(DATA IN THIS EXERCISE begins)

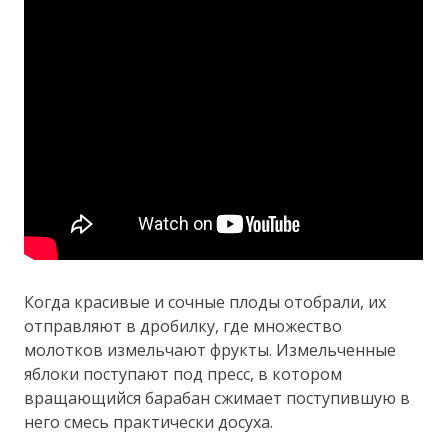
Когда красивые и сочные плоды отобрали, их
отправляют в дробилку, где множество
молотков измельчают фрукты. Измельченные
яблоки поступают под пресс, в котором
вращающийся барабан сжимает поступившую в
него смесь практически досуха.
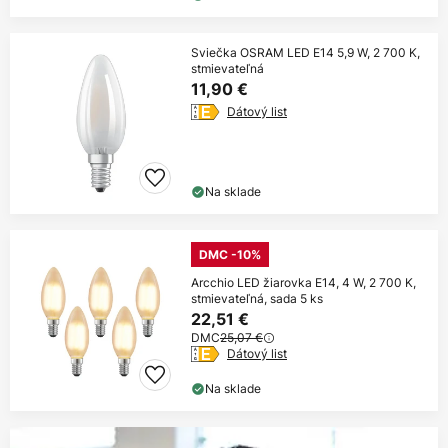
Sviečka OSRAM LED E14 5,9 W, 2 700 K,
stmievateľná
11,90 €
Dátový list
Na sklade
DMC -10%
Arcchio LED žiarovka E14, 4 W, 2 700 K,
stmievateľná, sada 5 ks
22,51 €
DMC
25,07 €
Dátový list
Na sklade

(DATA IN THIS EXERCISE ends)

WHAT IS NEEDED
The expected output is the lines from the one holding "Sviečka OSRAM LED" through the last line of the data, exactly as they appear, with nothing before or after.

REPLY TO THE EXERCISE
Sviečka OSRAM LED E14 5,9 W, 2 700 K,
stmievateľná
11,90 €
Dátový list
Na sklade
DMC -10%
Arcchio LED žiarovka E14, 4 W, 2 700 K,
stmievateľná, sada 5 ks
22,51 €
DMC
25,07 €
Dátový list
Na sklade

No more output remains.